PROMPT. From the first line to the last, output the records exactly and drop any images.

[Entries taken from a collection]
******************************

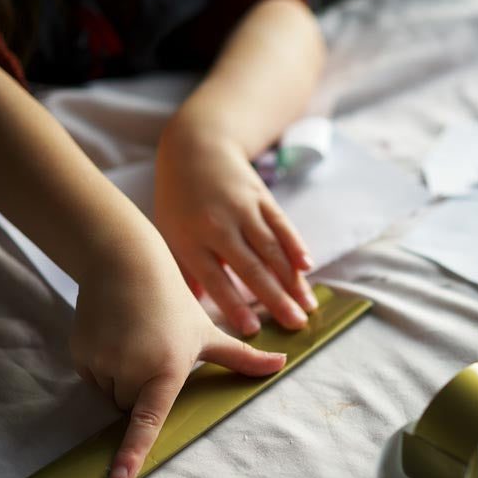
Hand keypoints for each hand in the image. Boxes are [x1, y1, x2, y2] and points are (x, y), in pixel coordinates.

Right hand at [71, 232, 285, 477]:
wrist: (125, 264)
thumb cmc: (173, 302)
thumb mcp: (208, 332)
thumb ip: (242, 358)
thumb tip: (282, 364)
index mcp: (167, 368)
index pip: (149, 419)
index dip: (133, 451)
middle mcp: (132, 369)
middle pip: (133, 408)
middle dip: (143, 390)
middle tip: (153, 351)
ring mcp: (103, 362)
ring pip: (111, 395)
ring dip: (121, 380)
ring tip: (134, 340)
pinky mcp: (80, 355)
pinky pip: (93, 379)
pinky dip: (103, 367)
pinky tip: (114, 336)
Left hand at [155, 118, 316, 334]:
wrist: (195, 147)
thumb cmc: (178, 199)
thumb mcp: (169, 234)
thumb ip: (185, 272)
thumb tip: (194, 311)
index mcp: (191, 239)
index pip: (215, 278)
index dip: (235, 305)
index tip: (252, 330)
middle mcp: (218, 225)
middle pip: (251, 268)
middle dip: (275, 299)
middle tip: (295, 324)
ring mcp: (243, 209)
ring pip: (272, 250)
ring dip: (292, 280)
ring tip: (308, 306)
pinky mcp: (261, 197)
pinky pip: (282, 225)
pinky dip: (296, 246)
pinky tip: (307, 267)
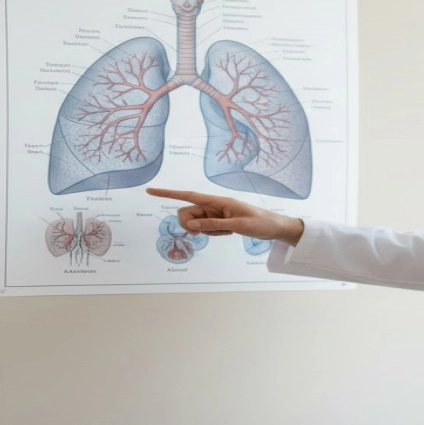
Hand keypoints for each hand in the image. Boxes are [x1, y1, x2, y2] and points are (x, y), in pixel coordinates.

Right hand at [145, 188, 304, 244]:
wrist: (273, 227)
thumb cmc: (259, 222)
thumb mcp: (237, 225)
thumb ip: (213, 225)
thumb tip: (191, 224)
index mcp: (218, 201)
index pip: (188, 196)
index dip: (168, 193)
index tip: (150, 191)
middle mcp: (213, 205)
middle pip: (188, 213)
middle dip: (192, 224)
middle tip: (207, 232)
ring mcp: (215, 214)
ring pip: (196, 223)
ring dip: (208, 231)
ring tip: (228, 230)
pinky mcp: (218, 221)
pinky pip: (206, 229)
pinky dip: (213, 233)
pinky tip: (228, 232)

******************************

OUTPUT OF THE EXERCISE.
Hand keypoints for each hand in the image. Boxes are [x1, y1, x2, y2] and points are (x, y), in pixel coordinates.

Right hand at [71, 232, 285, 477]:
wrist: (125, 264)
thumb cmc: (173, 302)
thumb mcp: (208, 332)
thumb ip: (242, 358)
thumb tip: (282, 364)
index mcp: (167, 368)
index pip: (149, 419)
index dip: (133, 451)
middle mcp: (132, 369)
middle pip: (133, 408)
middle dip: (143, 390)
middle tip: (153, 351)
ring mcp: (103, 362)
ring pip: (111, 395)
ring dip: (121, 380)
ring tip: (134, 340)
pinky mcp: (80, 355)
pinky pip: (93, 379)
pinky dip: (103, 367)
pinky tip: (114, 336)
Left hand at [155, 118, 316, 334]:
wrist: (195, 147)
thumb cmc: (178, 199)
thumb mcp: (169, 234)
thumb ip: (185, 272)
thumb tip: (194, 311)
index mcp: (191, 239)
index pip: (215, 278)
index dip: (235, 305)
index tip: (252, 330)
middle mcp: (218, 225)
middle pip: (251, 268)
middle dip: (275, 299)
middle tip: (295, 324)
ring mcp: (243, 209)
ring pip: (272, 250)
ring dip: (292, 280)
ring tip: (308, 306)
pinky mcp: (261, 197)
pinky pip: (282, 225)
pinky dip: (296, 246)
pinky tip: (307, 267)
Hand keypoints for each hand in the image. Boxes are [x1, y1, x2, y2] and points are (x, y), in pixel coordinates.

Right hand at [145, 188, 304, 244]:
wrist: (273, 227)
thumb cmc: (259, 222)
thumb mcp: (237, 225)
thumb ip: (213, 225)
thumb tip: (191, 224)
index mcp: (218, 201)
index pip: (188, 196)
index dip: (168, 193)
index tip: (150, 191)
middle mcp: (213, 205)
middle pip: (188, 213)
middle dip: (192, 224)
middle tip: (207, 232)
ring mcp: (215, 214)
ring pip: (196, 223)
ring dip: (208, 231)
ring tip: (228, 230)
pinky mcp: (218, 221)
pinky pip: (206, 229)
pinky dip: (213, 233)
pinky tip: (228, 232)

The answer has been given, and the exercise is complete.